World Antimicrobial Awareness Week aims to educate people on the importance of only using antibiotics when absolutely necessary and recommended by a healthcare professional.
The overuse of antibiotics over a number of years is causing an increase in bacteria becoming resistant to the drugs, as Local GP and Clinical Lead for Prescribing at BNSSG CCG, Dr Shaba Nabi, explains:
Antibiotic resistance occurs when bacteria no longer respond to treatment, causing serious complications, including bloodstream infections and hospitalisation. Taking antibiotics encourages bacteria to become resistant which means that antibiotics may not work when you really need them. This means we need to be really selective when using antibiotics, only using them when absolutely necessary. It’s a common misunderstanding that antibiotics help to treat common illnesses such as coughs, ear aches and sore throats. The reality is that the conditions will just get better over time, with antibiotics having little or no effect.
New data published by the UK Health Security Agency, shows that antibiotic-resistant bloodstream infections fell across the UK in 2020 (from 65,583 in 2019, to 55,384) for the first time since 2016 but still remain at a higher level than 6 years ago. Importantly, the decline was largely driven by a reduction in recorded bloodstream infections overall, likely due to less social mixing, enhanced hand hygiene and changes to healthcare access and delivery.

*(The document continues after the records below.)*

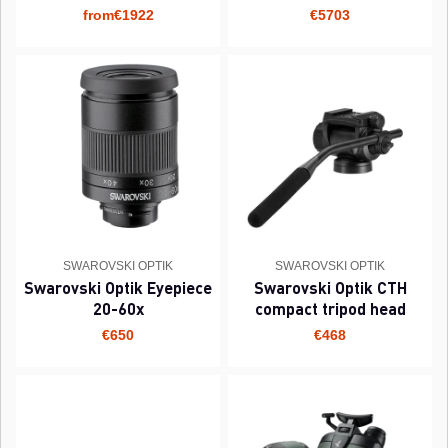
from€1922
€5703
SWAROVSKI OPTIK
SWAROVSKI OPTIK
Swarovski Optik Eyepiece
Swarovski Optik CTH
20-60x
compact tripod head
€650
€468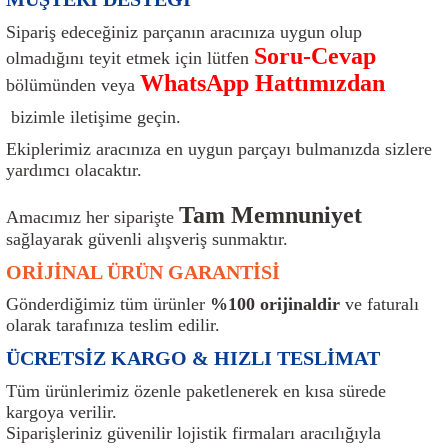
ı
Isı Sensörü
Kilit
Rolanti Valfi
Kalorifer Ekipmanları
Rotil
Sipariş edeceğiniz parçanın aracınıza uygun olup
Soru-Cevap
olmadığını teyit etmek için lütfen
Isıtma Beyni
Koltuk Ekipmanları
Şanzıman Keçe
Karter
Şaft Takozları
WhatsApp Hattımızdan
bölümünden veya
Kilometre Hız Sensörü
Paçalıklar
Stabilizör
Keçe
Salıncak
bizimle iletişime geçin.
Ekiplerimiz aracınıza en uygun parçayı bulmanızda sizlere
Kilometre Teli
Panjur ve Izgaralar
Subaplar
Klima Radyatörü
Şanzıman Takozu
yardımcı olacaktır.
Tam Memnuniyet
Klima Fanları
Plakalık
Tapa
Klima Rezistansı
Teker Yatak
Amacımız her siparişte
sağlayarak güvenli alışveriş sunmaktır.
Kompresör
Yakıt Deposu Ekipmanları
Tekerlek Sensörü
Konjektör
Tekerlek Rulmanı
ORİJİNAL ÜRÜN GARANTİSİ
Gönderdiğimiz tüm ürünler
%100 orijinaldir
ve faturalı
Kondansatör
Termostat
Kranklar
Torsiyon
olarak tarafınıza teslim edilir.
ÜCRETSİZ KARGO & HIZLI TESLİMAT
Lambalar
Termostat Contası
Motor Takozu
Viraj Demiri ve Lastikleri
Tüm ürünlerimiz özenle paketlenerek en kısa sürede
ri
Merkezi Kilit Beyni
Termostat Gövdesi
Oksijen Sensörü (Lambda Sensörü)
Vites Ekipmanları
kargoya verilir.
Siparişleriniz güvenilir lojistik firmaları aracılığıyla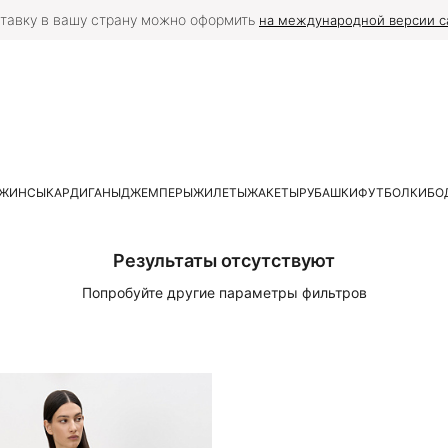
тавку в вашу страну можно оформить
на международной версии с
ЖИНСЫ
КАРДИГАНЫ
ДЖЕМПЕРЫ
ЖИЛЕТЫ
ЖАКЕТЫ
РУБАШКИ
ФУТБОЛКИ
БО
Результаты отсутствуют
Попробуйте другие параметры фильтров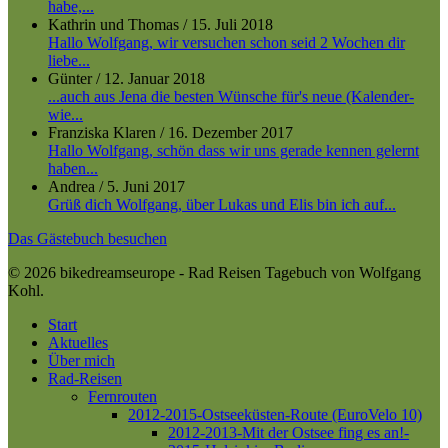
habe,...
Kathrin und Thomas
/
15. Juli 2018
Hallo Wolfgang, wir versuchen schon seid 2 Wochen dir
liebe...
Günter
/
12. Januar 2018
...auch aus Jena die besten Wünsche für's neue (Kalender-
wie...
Franziska Klaren
/
16. Dezember 2017
Hallo Wolfgang, schön dass wir uns gerade kennen gelernt
haben...
Andrea
/
5. Juni 2017
Grüß dich Wolfgang, über Lukas und Elis bin ich auf...
Das Gästebuch besuchen
© 2026 bikedreamseurope - Rad Reisen Tagebuch von Wolfgang
Kohl.
Close
Start
Menu
Aktuelles
Über mich
Rad-Reisen
Fernrouten
2012-2015-Ostseeküsten-Route (EuroVelo 10)
2012-2013-Mit der Ostsee fing es an!-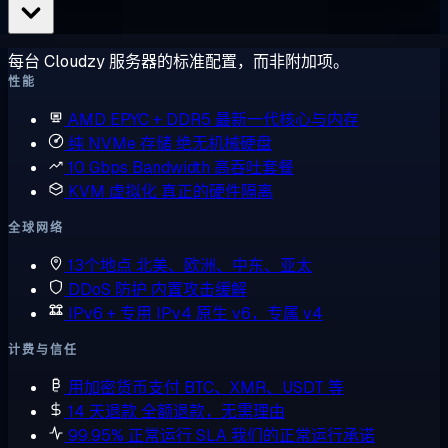
每台 Cloudzy 服务器的标准配置，而非附加项。
性能
AMD EPYC + DDR5
最新一代核心与内存
纯 NVMe 存储
绝无机械硬盘
10 Gbps Bandwidth
高吞吐套餐
KVM 虚拟化
真正的硬件隔离
全球网络
13个地点
北美、欧洲、中东、亚太
DDoS 防护
内置攻击缓解
IPv6 + 专用 IPv4
原生 v6，专属 v4
计费与信任
用加密货币支付
BTC、XMR、USDT 等
14 天退款
全额退款，无需理由
99.95% 正常运行 SLA
我们的正常运行承诺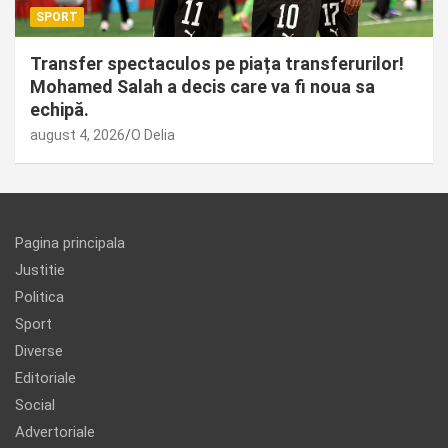
SPORT
Transfer spectaculos pe piața transferurilor!
Mohamed Salah a decis care va fi noua sa
echipă.
august 4, 2026
O Delia
Pagina principala
Justitie
Politica
Sport
Diverse
Editoriale
Social
Advertoriale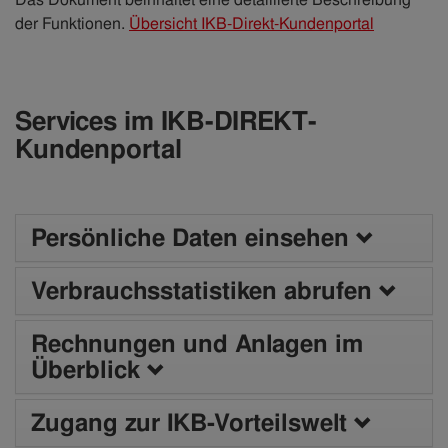
der Funktionen.
Übersicht IKB-Direkt-Kundenportal
Services im IKB-DIREKT-
Kundenportal
Persönliche Daten einsehen
Verbrauchsstatistiken abrufen
Rechnungen und Anlagen im
Überblick
Zugang zur IKB-Vorteilswelt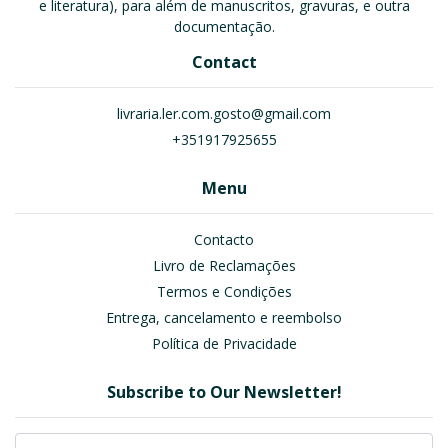
e literatura), para além de manuscritos, gravuras, e outra
documentação.
Contact
livraria.ler.com.gosto@gmail.com
+351917925655
Menu
Contacto
Livro de Reclamações
Termos e Condições
Entrega, cancelamento e reembolso
Política de Privacidade
Subscribe to Our Newsletter!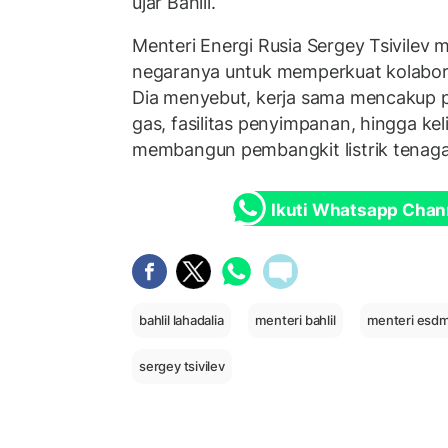
ujar Bahlil.
Menteri Energi Rusia Sergey Tsivilev
negaranya untuk memperkuat kolabora
Dia menyebut, kerja sama mencakup 
gas, fasilitas penyimpanan, hingga kel
membangun pembangkit listrik tenaga 
Ikuti Whatsapp Chan
bahlil lahadalia
menteri bahlil
menteri esdm 
sergey tsivilev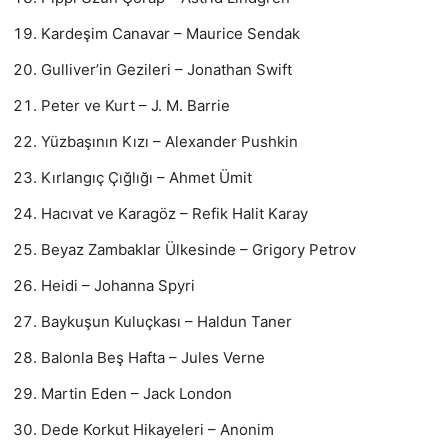
Kardeşim Canavar – Maurice Sendak
Gulliver’in Gezileri – Jonathan Swift
Peter ve Kurt – J. M. Barrie
Yüzbaşının Kızı – Alexander Pushkin
Kırlangıç Çığlığı – Ahmet Ümit
Hacıvat ve Karagöz – Refik Halit Karay
Beyaz Zambaklar Ülkesinde – Grigory Petrov
Heidi – Johanna Spyri
Baykuşun Kuluçkası – Haldun Taner
Balonla Beş Hafta – Jules Verne
Martin Eden – Jack London
Dede Korkut Hikayeleri – Anonim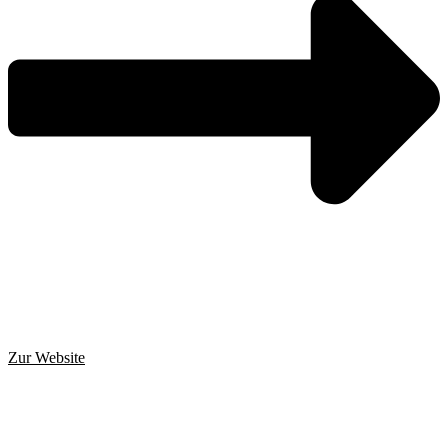
Zur Website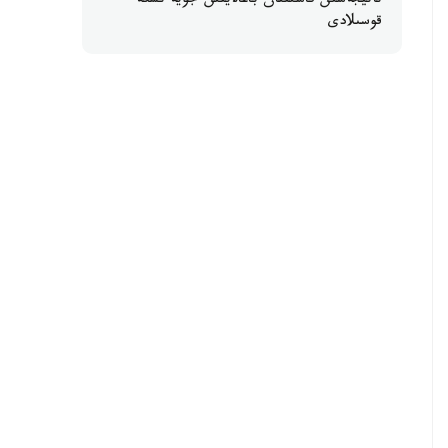
ناتيجەسىن قاشىقتان باعالايتىن جۇيە ىسكە
قوسىلادى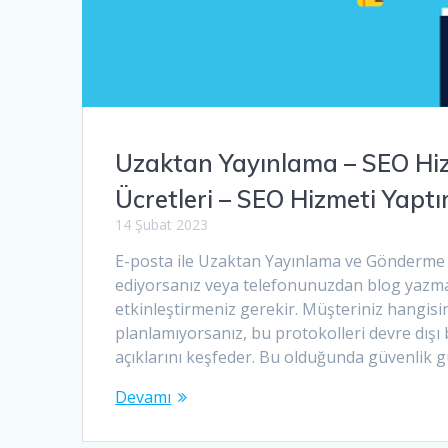
Uzaktan Yayınlama – SEO Hiz
Ücretleri – SEO Hizmeti Yapt
14 Şubat 2023
E-posta ile Uzaktan Yayınlama ve Gönderme G
ediyorsanız veya telefonunuzdan blog yazm
etkinleştirmeniz gerekir. Müşteriniz hangisin
planlamıyorsanız, bu protokolleri devre dışı b
açıklarını keşfeder. Bu olduğunda güvenlik g
Devamı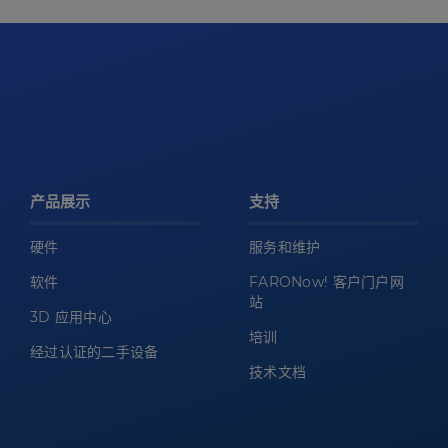
产品展示
支持
硬件
服务和维护
软件
FARONow! 客户门户网
站
3D 应用中心
培训
经过认证的二手设备
技术文档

More than 1,011 antibiotic items are currently prescribed by GP practices in BNSSG every day. Although this has reduced substantially over that past five years, from 1,438 a day in 2016, more reductions are still needed in order to fight antibiotic resistance.
Dr Shaba Nabi continues:
It’s good news that the number of antibiotics being prescribed across BNSSG is going down, but as we come out of the Covid-19 pandemic, it is important that we continue to use them wisely. GP practices across BNSSG ensure antibiotics are only prescribed when needed and we therefore ask patients to take their healthcare professional's advice on when they do not need antibiotics.
Locally, health leaders in Bristol, North Somerset and South Gloucestershire are working to spread antimicrobial awareness in parents, so children can benefit from antibiotics when they may need them later in life.
Dr Stefania Vergnano, Infection Diseases Paediatric Consultant at Bristol Royal Hospital for Children, said:
Antibiotics are life-saving in sepsis and other severe bacterial infections, we need to preserve them for those. We are starting to see a number of small children including newborns with bacterial infection, for which common antibiotics are no longer effective. These children need complicated and prolonged courses and hospital stays, soon we will see children for which antibiotics are no longer effective.